Dendrites are among the most serious safety challenges in battery technology. These metallic formations can grow uncontrollably within a cell, potentially piercing separators and triggering internal short circuits or fires. Until now, researchers widely believed that solid electrolytes, such as those used in lithium metal solid-state batteries, could suppress dendrite formation by providing a stable barrier between electrodes.
However, nanofocus wide-angle X-ray scattering experiments conducted by the TUM team at the German Electron Synchrotron (DESY) in Hamburg revealed that dendrites can also develop in the middle of solid polymer electrolytes — materials previously considered resistant to such growth. “This is a material that is actually supposed to protect against dendrites,” said physicist Fabian Apfelbeck, lead author of the study published in Nature Communications.

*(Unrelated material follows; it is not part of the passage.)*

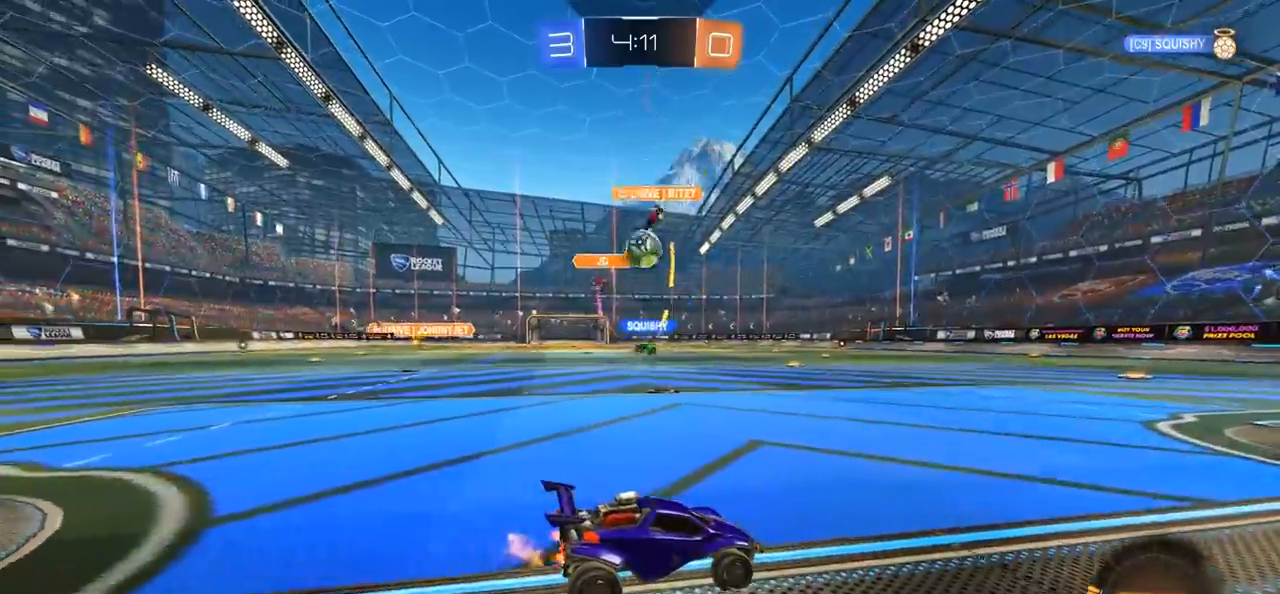
{"buttons": [], "left_stick": "left", "right_stick": "center", "events": [[117, "R2", "down"], [317, "R2", "up"], [317, "left_stick", "left"], [400, "L2", "down"], [483, "L2", "up"]]}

The discovery overturns a long-held belief about how and where dendrites form. “Until now, it was assumed that dendrite growth occurs only at the interface between electrode and electrolyte. The fact that it also appears far away from that interface surprised us,” said Prof. Peter Müller-Buschbaum, Chair of Functional Materials at TUM. “This new knowledge helps us develop — and further improve — materials in which such internal crystallization processes do not occur in the first place, enabling more efficient, safer, and longer-lasting energy storage.”
The study underscores that solid-state batteries, despite their promise, are not automatically immune to short-circuit risks. Researchers say the industry must now reconsider how solid electrolytes are designed and tested to create truly stable and safe energy storage solutions for future electric vehicles and portable electronics.